- Tarefas a realizar:
1. No texto sobre organizações agentivas com dados e IA, em quanto o grande varejista europeu consegue reduzir seus custos de estoque hoje?
2. Prossiga o texto sobre organizações agentivas com dados e IA, começando logo após a última frase apresentada.

- Texto fornecido:
Da informação à ação: como construir organizações agentivas com dados e IA

Tony Tascino (*)

Houve um tempo no qual os dados eram utilizados principalmente para gerar relatórios e apoiar decisões operacionais, muitas vezes concentrados em sistemas sob responsabilidade do setor de TI. Embora já fossem reconhecidos como valiosos, seu uso era mais restrito, com acesso limitado e pouco dinamismo.

Esse tempo acabou. Na era da Inteligência Artificial (IA), os dados se tornaram o centro da inovação e da competitividade. Eles não são apenas insumos para análise, mas ativos dinâmicos que permitem decisões rápidas, modelos preditivos, automações inteligentes e novas experiências para clientes e colaboradores.

Se antes os dados eram um apoio, hoje são a principal alavanca para construir empresas adaptativas, inteligentes e resilientes. A IA é, ao mesmo tempo, o meio para extrair valor dos dados e o fim que orienta sua organização.

Essa mudança de perspectiva não aconteceu de um dia para o outro. Ela reflete uma evolução profunda no papel dos dados nas organizações ao longo das últimas duas décadas. Em 2015, por exemplo, um grande varejista europeu utilizava dados de vendas apenas para análises históricas, com relatórios mensais apresentados à diretoria. Hoje, graças à integração de sistemas IoT, IA preditiva e arquiteturas em nuvem, consegue prever a demanda em tempo real, ajustar preços dinamicamente e reduzir custos de estoque em mais de 20%.

Casos como esse demonstram o quanto os dados podem impulsionar inovação e vantagem competitiva. Mas também revelam um contraste: poucas empresas conseguem chegar a esse nível de maturidade. A maioria ainda enfrenta obstáculos que impedem seus dados de se tornarem a base para modelos de IA e decisões inteligentes. Apesar do enorme potencial, muitas organizações ainda lutam para transformar dados em valor competitivo. A principal dificuldade está em evoluir de ambientes fragmentados e analíticos tradicionais para uma base integrada, confiável e ágil, capaz de alimentar modelos de IA em escala.

- Dados extraídos:

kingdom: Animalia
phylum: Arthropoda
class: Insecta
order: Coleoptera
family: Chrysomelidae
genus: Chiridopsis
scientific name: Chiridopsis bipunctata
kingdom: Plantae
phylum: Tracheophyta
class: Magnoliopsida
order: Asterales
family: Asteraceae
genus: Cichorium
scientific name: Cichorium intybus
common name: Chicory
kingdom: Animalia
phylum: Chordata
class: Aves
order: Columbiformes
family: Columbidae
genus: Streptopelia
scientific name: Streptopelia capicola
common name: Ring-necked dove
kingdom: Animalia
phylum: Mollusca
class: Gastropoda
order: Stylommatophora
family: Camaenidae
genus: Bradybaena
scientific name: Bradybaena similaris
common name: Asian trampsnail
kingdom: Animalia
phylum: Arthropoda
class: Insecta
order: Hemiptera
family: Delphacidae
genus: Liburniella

- Respostas esperadas:
1. Em mais de 20%.

2.
Entre os principais obstáculos podemos citar:

– Fragmentação de dados – sistemas legados, SaaS, múltiplas nuvens e dados não estruturados geram silos, impedindo uma visão unificada do negócio;
– Qualidade e consistência – modelos de IA treinados com dados incompletos ou incorretos geram resultados distorcidos e decisões arriscadas;
– Compliance e segurança – leis como AI Act, GDPR e LGPD exigem governança, rastreabilidade e controles robustos sobre os dados;
– Time-to-insight – decisões precisam acontecer quase em tempo real, mas processos manuais e pipelines lentos atrasam as análises;
– Competências e cultura – falta integração entre tecnologia e negócio, com escassez de profissionais híbridos que combinem visão analítica e estratégica.

Vencer esses desafios não depende apenas de novas ferramentas, exige mudar a forma como os dados são organizados, acessados e governados — e é aqui que entram as arquiteturas modernas de dados e IA. Para superar a fragmentação, garantir qualidade e permitir análises/ações em tempo real, organizações líderes estão adotando uma arquitetura “agentic-ready” — preparada para agentes de IA que observam, decidem e agem. Ela combina data mesh/lakehouse com camadas de vetores, orquestração de agentes e guardrails.

Componentes estruturantes

1) Plano de Dados (Data Plane) – Fornece dados confiáveis, integrados e acessíveis para toda a organização, via CDC, Event Mesh, APIs de dados, Lakehouse (bronze/silver/gold), Data Catalog/Contracts (Data Mesh), Feature Store (online/offline), Banco vetorial, índice semântico (RAG).

2) Plano de Modelos (Model Plane) – Transforma dados em inteligência reutilizável e governada, via Model Gateway, APIs de modelos (Model Serving), MCP (Model Context Protocol), pipelines de MLOps (treino, deploy, monitoramento de drift, A/B), ferramentas de avaliação, datasets de validação.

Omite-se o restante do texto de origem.